Xeldan said:
You can trust Thinkmeats' judgement here; this is something he's put thought into and balanced fairly accordingly.
didnt you hear? all i do is crap out ridiculously overpowered items and then put them behind encounters that are too hard / make you jump through too many hoops while channeling the spirit of nero. what an artist codes with me~~
Seriously though, it's simple enough reasoning. For Archaics, prison already has dozens of things in it--combine, huuuge items, and archaics. With all those eggs in the prison basket, is it any wonder the zone is constantly filled with guilds? It defeats the point of adding alternatives. Now that other prison level zones exist, it makes no sense gameplay-wise to keep the prison-level spells exclusive to its parent zone; it'd be like restricting relics to only ntov.
The gems thing for Rust specifically likewise has simple, but solid, reasoning behind it. By deferring the act of trash-clearing to gems, the zone lets players move the cost to wherever they want it--they can still clear with the raid to get the gems before they fight the named, but they can also buy them in /auction or go there in small groups beforehand. If a market for the boney/steely/fleshy/timeless gems appears in /auc, it has the added benefit of giving guilds something to buy from more casual players (a prison-level guild won't give two shits about your carefully-farmed mielech b loot, but they'd be interested in fleshy gems).
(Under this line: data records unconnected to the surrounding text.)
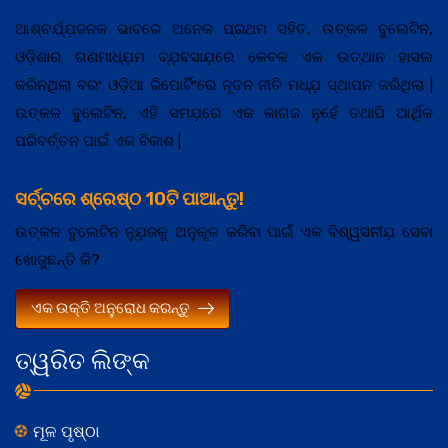
ଆଶ୍ଚର୍ଯ୍ଯ଼ଜନକ ଭାବରେ ଅନେକ ପ୍ରଥମ ସହିତ, ଉତ୍କଳ ବୁଲେଟିନ,
ଓଡ଼ିଶାର ଗଣମାଧ୍ଯ଼ମ ବ୍ଯ଼ବସାଯ଼ରେ କେବଳ ଏକ ଉତ୍ଥାନ ହାସଲ
କରିନଥିଲା ବରଂ ଓଡ଼ିଆ ରିପୋର୍ଟିଂରେ ନୂତନ ନୀତି ମଧ୍ଯ଼ ସ୍ଥାପନ କରିଥିଲା |
ଉତ୍କଳ ବୁଲେଟିନ, ଏହି ସମଯ଼ରେ ଏକ କାଗଜ ନୁହେଁ ତଥାପି ଆର୍ଥିକ
ପରିବର୍ତ୍ତନ ପାଇଁ ଏକ ବିକାଶ |
ସର୍ଚ୍ଚରେ ଶ୍ରେଷ୍ଠ 10ଟି ପାଆନ୍ତୁ!
ଉତ୍କଳ ବୁଲେଟିନ ନ୍ଯ଼ୁଜକୁ ଅନୁକୂଳ କରିବା ପାଇଁ ଏକ ବିଶ୍ୱସନୀଯ଼ ସେବା
ଖୋଜୁଛନ୍ତି କି?
ଏକ ଉକ୍ତି ଅନୁରୋଧ କରନ୍ତୁ
ତ୍ୱରିତ ଲିଙ୍କ
ମୂଳ ପୃଷ୍ଠା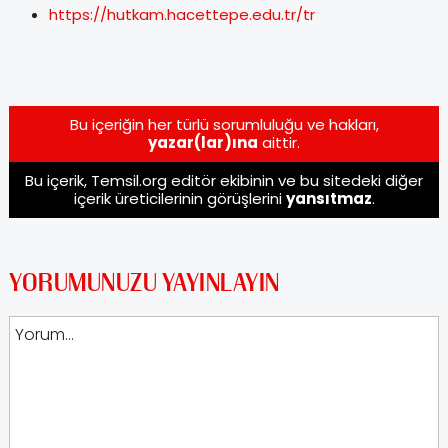
https://hutkam.hacettepe.edu.tr/tr
Bu içeriğin her türlü sorumluluğu ve hakları,
yazar(lar)ına
aittir.
Bu içerik, Temsil.org editör ekibinin ve bu sitedeki diğer
içerik üreticilerinin görüşlerini
yansıtmaz
.
YORUMUNUZU YAYINLAYIN
Yorum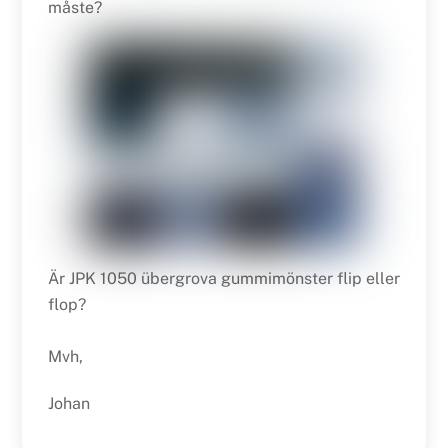
måste?
Är JPK 1050 übergrova gummimönster flip eller
flop?
Mvh,
Johan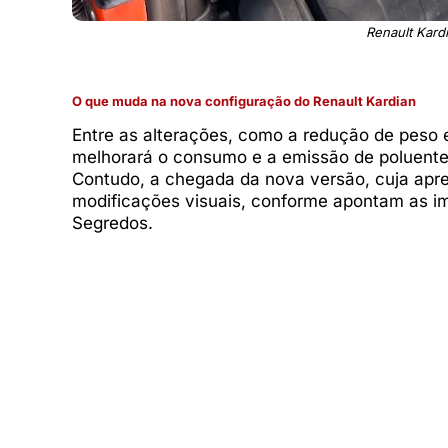
Renault Kard
O que muda na nova configuração do Renault Kardian
Entre as alterações, como a redução de peso e
melhorará o consumo e a emissão de poluent
Contudo, a chegada da nova versão, cuja apr
modificações visuais, conforme apontam as 
Segredos.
Since the guild can defer the timesink of trash-clearing to their wallet, the actual raid process itself can be rapid, making life easier for everyone since you don't have to get your crew together for as long to do as much--killing all four gem-activated nameds doesn't take long at all, compared to clearing motg-manis-mirrors-taeshlin. The events and fights are hard enough that you have to have serious chops to win, but "having chops" and "spending hours" aren't necessarily the same thing. If you don't want to deal with it, then no problem--prison's right where you left it, and it's entirely your decision where you spend your time--but the gem system isn't going anywhere anytime soon; I like the idea enough that I'm willing to give it plenty of time to play itself out.